Speaking about his background with horses, David said: “I retired early due to problems with my balance and vision. I moved to Spain where I learned to horse ride and became aware for the first time of horses and how much I enjoyed being around them. A funny thing is that my condition makes it impossible for me to ride a bike but riding horses seems to work just fine, so these creatures represent something very special to me.”
When David moved back to the Forest of Dean, volunteering quickly became an important part of his life.
“When we moved back to the UK, we were eventually drawn to the Forest of Dean because it just felt like such a great place,” he said.
“I’ve become extremely busy with all sorts of volunteering since moving here. Volunteering means a lot to me, it keeps me busy, active and provides structure and constant interest.”
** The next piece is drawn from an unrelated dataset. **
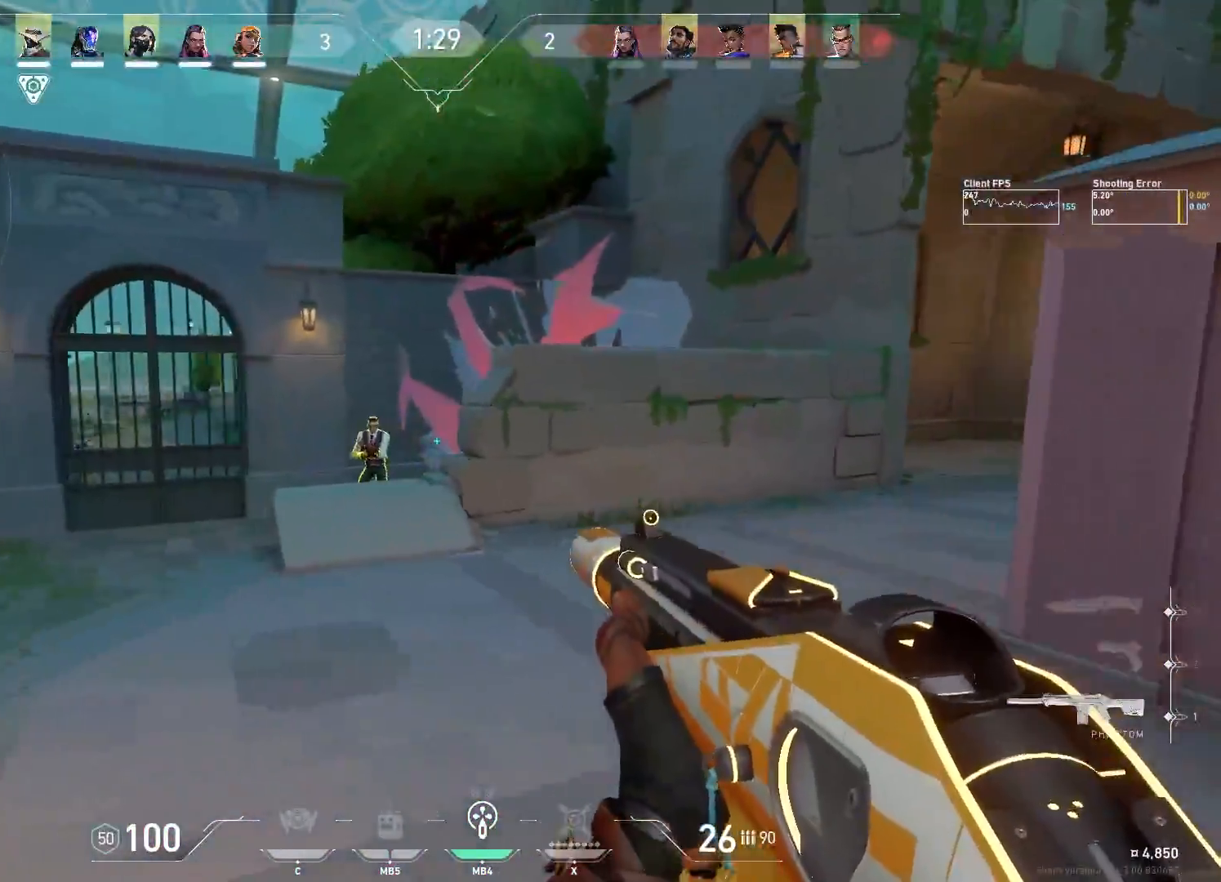
{"keys": [], "mouse": ["left"], "events": [[33, "a", "up"], [100, "mouse_left", "down"], [433, "d", "down"], [467, "d", "up"]]}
The Conservation Grazing project meant that for the first time, David could combine volunteering and ponies. He said: “I hadn’t been aware of Foresters’ Forest until the Conservation Grazing project was about to start and needed stock checking volunteers.
Because horses are really my thing, when I saw the signs up at Edgehills saying that Exmoor Ponies were coming, I was chomping at the bit to help!”
Speaking about his experience with the project, David said: “Being a Stock Checker has involved some real adventures at Edgehills. We’ve had some great fun and games whilst encouraging the ponies to move from one reserve to the other, particularly when it’s been muddy! As volunteers we talk with local people about litter and not feeding the ponies, and I think it’s helped to raise awareness with people regularly walking in the area.”
Getting to know the ponies of the Forest has been a special part of the project for David. “Being with the animals and caring for them is the highlight for me,” he said.
“I love it in the summer when you can get in amongst them and if you stand still for ages, they might come up and give you a nuzzle. It’s a careful balance that we have had to achieve as volunteers, because we need the ponies to feel relaxed with us so that we can check them, but we want them to remain wild and keep their distance from members of the public. We have got to know them well and have nicknames for some of the real characters.”
It’s not just the ponies that keep David busy. “Volunteering has brought a social element that I didn’t expect,” he explains.
“Regular visits to the site are crucial and it’s not uncommon to meet up with other members of the volunteer team during these. I’ve made some good friends, and feel completely in loop with the project, particularly through our Stock Checkers WhatsApp groups which is such an easy tool for interacting as a team.
“I do feel that I am fulfilling an important role, and the project leaders have made it clear that our volunteer involvement is really appreciated. The role is a real responsibility and commitment, so it is great to feel valued for what I do.”
The Conservation Grazing project ponies do an important job for nature, eating plants that dominate like bramble and gorse, and trampling bracken. It’s a natural way of managing the land for a wider range of animals and plants to thrive, including birds, reptiles and insects.
David has already noticed a difference in the Forest since starting as a volunteer. “I have learned loads through my involvement with the project,” he said. The animals were my primary interest when I started, but my awareness of the conservation issues has grown enormously.
“It has been fascinating to see the effects happening. I have observed a gentle clearing of the ground, different species being more obvious. I’ve gradually seen more adders and a greater variety of birds at Edgehills.
“I’m wholeheartedly enjoying my role as a Stock Checker. I feel I am contributing to caring for the Forest of Dean in a small way, and I hope to continue supporting the Conservation Grazing Project for as long as I can.”